When we roast the beans, we bring out the best; we enhance it. Coffee beans are like grapes…and the right temperature brings out the best flavor of beans,” Deprez said. Roasting coffee beans is a delicate and time-sensitive art form. At Door County Coffee & Tea, roast profiles from light to dark have a range of 25 degrees.

“The degree of roast and the temperature desired is what really creates a different level of taste. Just six degrees makes the same coffee taste quite different,” Wilson said. “Over 700 chemical changes take place during the roast and oils are released; the darker the roast, the oilier the result.” To prevent burning, the beans are kept in motion by the fluidized air bed roaster which surrounds the entire bean with heat for a smooth, even roast and that appealing caramelized color.

The staff oversees the two thousand pounds of coffee roasted each day in small batches from beginning to end. Vacuum power moves the green beans through the roasting process and to the grinding and packaging areas.

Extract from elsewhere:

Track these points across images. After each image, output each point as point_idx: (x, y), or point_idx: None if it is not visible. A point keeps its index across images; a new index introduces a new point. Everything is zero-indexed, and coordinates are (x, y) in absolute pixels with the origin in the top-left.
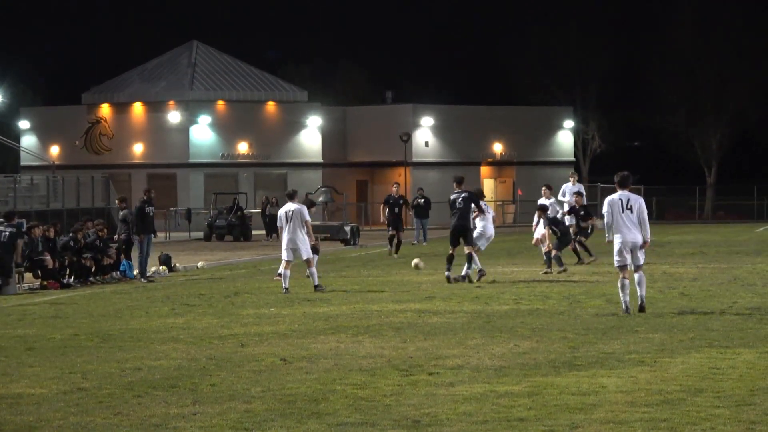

It is just after the roasting— while the beans are slightly warm but not too warm to cause evaporation– that flavoring is added topically to the coffee beans in large tumblers.

The most popular flavors of Door County Coffee are Highlander Grogg and Door County Christmas. For Wilson, her favorite is Cinnamon Hazelnut or the single origin Sumatra—both in regular, never decaffeinated. “We do flavor right. Fifty percent of our business is flavored coffee, which is very unusual,” Wilson said.

Designing those favorite flavors is quite the challenge. Deprez works off of basic flavor preferences for the Midwest— sweet for flavor and a light to medium roast—and concentrates on five favorite flavors—vanilla, chocolate, caramel, spice and nuts—with creamy notes added in to enhance the flavors.

“We watch trends and try flavors that sound good to us,” Deprez said. “There is no true science. You play around and experiment and if you hit a winner you count your blessings.”

And they have been, twenty years and counting.